Learning Objective 1: The overall objective of this project is to determine both the prevalence of and risk factors for IONEE in preterm neonates.
Learning Objective 2: The long-term goal is to improve health outcomes for premature neonates experiencing a surgical procedure by developing intraoperative clinical guidelines for monitoring and treating IONEE.
This study examined the rates and risks of premature neonates <2500grams developing intraoperative non-euglycemia events (IONEE).
A retrospective chart review of 26 premature neonates <2500 grams who underwent surgical procedures between January 1 and December 31, 2009 was conducted. Statistical analysis was done using Chi square and t-tests.

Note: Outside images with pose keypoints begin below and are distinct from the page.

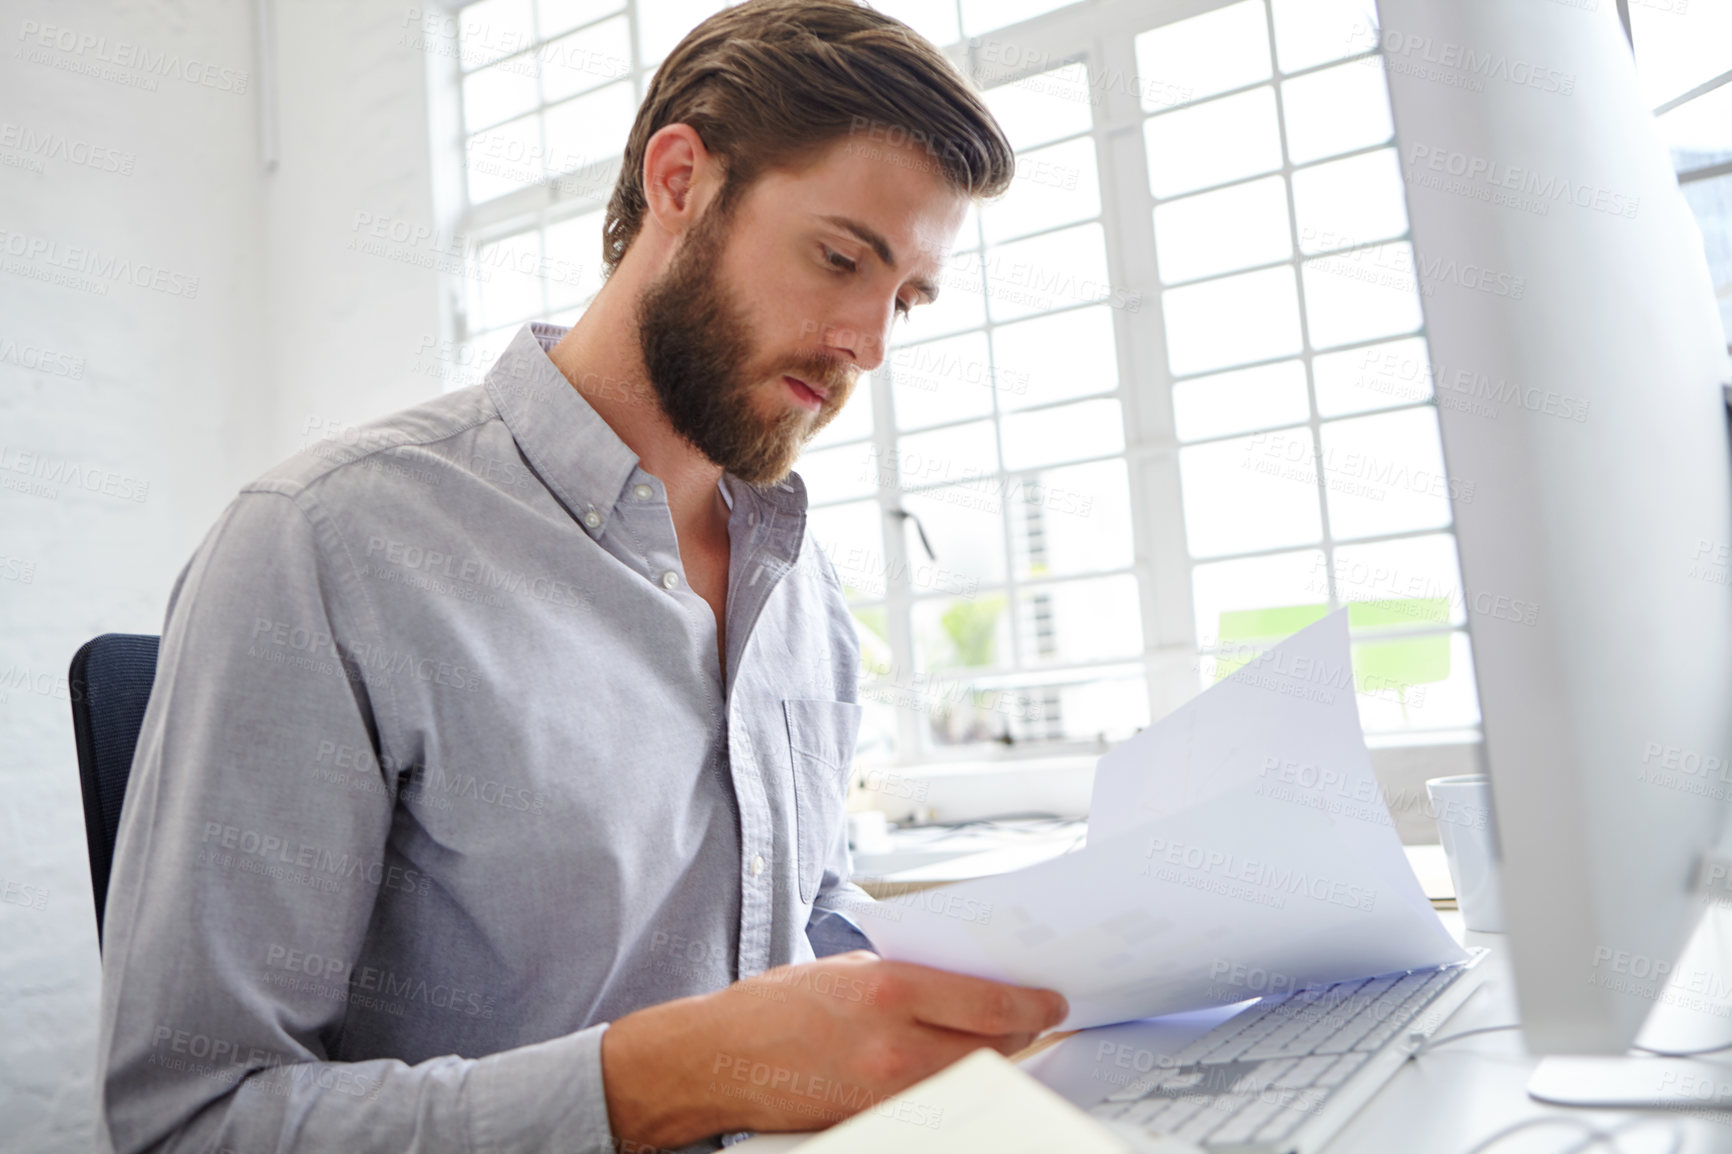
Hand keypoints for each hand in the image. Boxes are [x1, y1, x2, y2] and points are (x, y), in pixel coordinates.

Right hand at [600, 950, 1066, 1147]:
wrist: (719, 1057)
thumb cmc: (777, 1006)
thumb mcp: (848, 969)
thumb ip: (912, 977)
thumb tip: (969, 985)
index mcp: (890, 990)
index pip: (990, 1001)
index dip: (1032, 1003)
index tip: (1053, 1001)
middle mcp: (895, 1044)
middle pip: (991, 1044)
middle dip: (1018, 1030)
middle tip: (1034, 1019)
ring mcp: (887, 1091)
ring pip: (969, 1076)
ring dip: (989, 1059)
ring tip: (997, 1042)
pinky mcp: (875, 1120)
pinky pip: (935, 1100)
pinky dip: (952, 1083)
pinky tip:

Ten of the 26 subjects (38%) experienced an IONEE. Hyperglycemia was the primary IONEE that was noted in the neonates. (Mean: 143.19; sd: 56.041) Length of surgery was significantly longer in those premature neonates with IONEE than those with euglycemia (71.7 0± 27.03 vs. 45.62 ± 17.98 minutes). All IONEE subjects received general anesthesia (n=10) while none of those with only intravenous anesthesia had an IONEE (X2 (1) = 4.875, p=.027). Subjects with IONEE had a higher mean preoperative glucose level (127.11 gm/dL ± 31.66) than those who did not experienced IONEE (86.36 gm/dL ± 29.39; t(21) = 3.151, p=.005). A higher proportion of subjects who developed IONEE had the capillary heel (60%) as opposed to an arterial (40%) site for blood collection (X2 (1) = 6.518, p =.001). Also, subjects free of preoperative pulmonary complications were more prone to develop IONEE (X2 (1)= 8.60, p = .003). The presence of IONEE was associated with development of metabolic acidosis (X2 (1)= 5.426, p=.020) and lower postoperative pH values (7.19 ± 0.20 vs. 7.35 ± 0.11).
Anesthesia providers need to establish intraoperative guidelines for the monitoring and treatment of IONEE to protect these premature neonates from having complications such as developmental delay.